Kontrapunkt zur Parteispitze 

„Ich finde es nach wie vor gut, dass wir der Kontrapunkt waren und den Leuten eine Plattform gegeben haben, ihre Kritik auch zu äußern. Dass das aber teilweise so hochstilisiert wird, als seien wir die Opposition in der Partei, das ist Quatsch.“ Politik sei eben nicht nur Kuschelkurs, sondern auch hartes Geschäft.

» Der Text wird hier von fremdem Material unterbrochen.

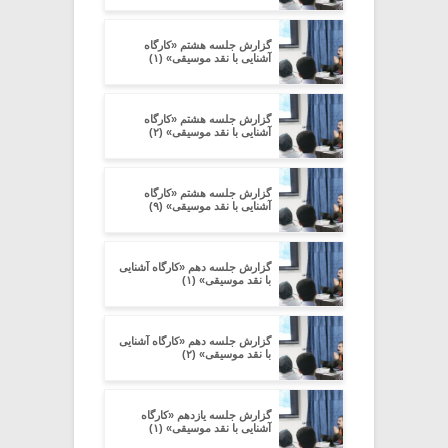
گزارش جلسه هشتم «کارگاه
آشنایی با نقد موسیقی» (۱)
گزارش جلسه هشتم «کارگاه
آشنایی با نقد موسیقی» (۲)
گزارش جلسه هشتم «کارگاه
آشنایی با نقد موسیقی» (۹)
گزارش جلسه دهم «کارگاه آشنایی
با نقد موسیقی» (۱)
گزارش جلسه دهم «کارگاه آشنایی
با نقد موسیقی» (۲)
گزارش جلسه یازدهم «کارگاه
آشنایی با نقد موسیقی» (۱)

Eine Kämpfernatur attestiert ihr der Juso-Bezirksvorsitzende Niederbayerns Florian Huber: „Gerade in Niederbayern braucht man als Jungsozialist oftmals ein dickes Fell. Da hat man mit Johanna genau die richtige Kämpferin an der Seite. Ich kenne sie als geradlinige Genossin, die sich stets für die Perspektiven junger Menschen einsetzt.“ Mit Auseinandersetzungen habe sie gelernt umzugehen, sagt Uekermann. „Total ärgern“ kann sie sich über den politischen Betrieb aber manchmal trotzdem.

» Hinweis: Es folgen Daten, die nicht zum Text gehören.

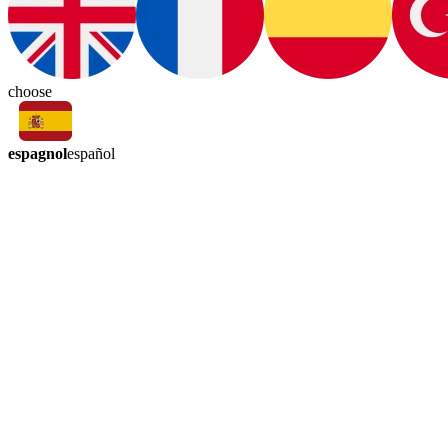
choose
espagnol
español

Etwa wenn die Rentenpläne von Bundesarbeitsministerin Nahles als Generationenkonflikt ausgelegt werden. Bloß weil die Jusos ein Jugendverband seien, bedeute dies nicht, dass sie nur für die junge Generation kämpften. „Es gibt ärmere junge und ärmere ältere Menschen und für beide Gruppen möchte ich Politik machen. Und nicht für die jungen reichen Erben. Obwohl die meiner Generation entstammen, haben wir nicht unbedingt so viel gemeinsam.“

15 Jahre war Uekermann alt, als sie in die SPD eintrat. Ihre Eltern, zwei Lehrer, sind beide Mitglieder, ebenso ihre jüngere Schwester. Zuhause wurde viel über Politik gesprochen, in der Schulklasse sei sie damit relativ allein gewesen. So richtig politisiert habe sie dann der Kampf gegen Studiengebühren und die Schulzeitverkürzung G8. „Die Jusos und die SPD waren diejenigen, die was gemacht haben, gegen die Bildungsungerechtigkeit. Von da an war ich Feuer und Flamme.“ 

»Zufrieden bin ich selten«

Vor mehreren Jahren ist die Juso-Vorsitzende mit der Friedrich-Ebert-Stiftung auf die Philippinen gereist. Dort hat sie auch ein Elendsviertel gesehen. Ein einschneidendes Erlebnis, das sie geprägt hat. Solidarität ist ein wichtiger Begriff für sie, immer wieder tauchte er in ihrer Rede für die Kandidatur des Juso-Vorsitzes auf (zum Bericht). Darüber wie man Solidarität heute definiert, will sie mit den Jusos – nicht nur im kommenden Europawahlkampf – diskutieren und über die Situation von Frauen in der SPD. Schließlich habe sie selbst erlebt, was es bedeute, als junge Frau in männlich geprägten Ortsvereinen mit Vorurteilen konfrontiert zu werden.

Studentische Frauenbeauftragte an der Würzburger Uni war sie, im Förderverein des Willy Brandt Centers Jerusalem ist Uekermann ebenso Mitglied, wie in der Gewerkschaft Erziehung und Wissenschaft. Es gibt ihr Energie, so viel zu machen, sagt sie. „Zufrieden bin ich selten.“ Dafür gäbe es immer noch zu viele Sachen, die zu verändern seien und die sie noch anpacken wolle. In den nächsten zwei Jahren als Juso-Vorsitzende hat sie die Gelegenheit dazu.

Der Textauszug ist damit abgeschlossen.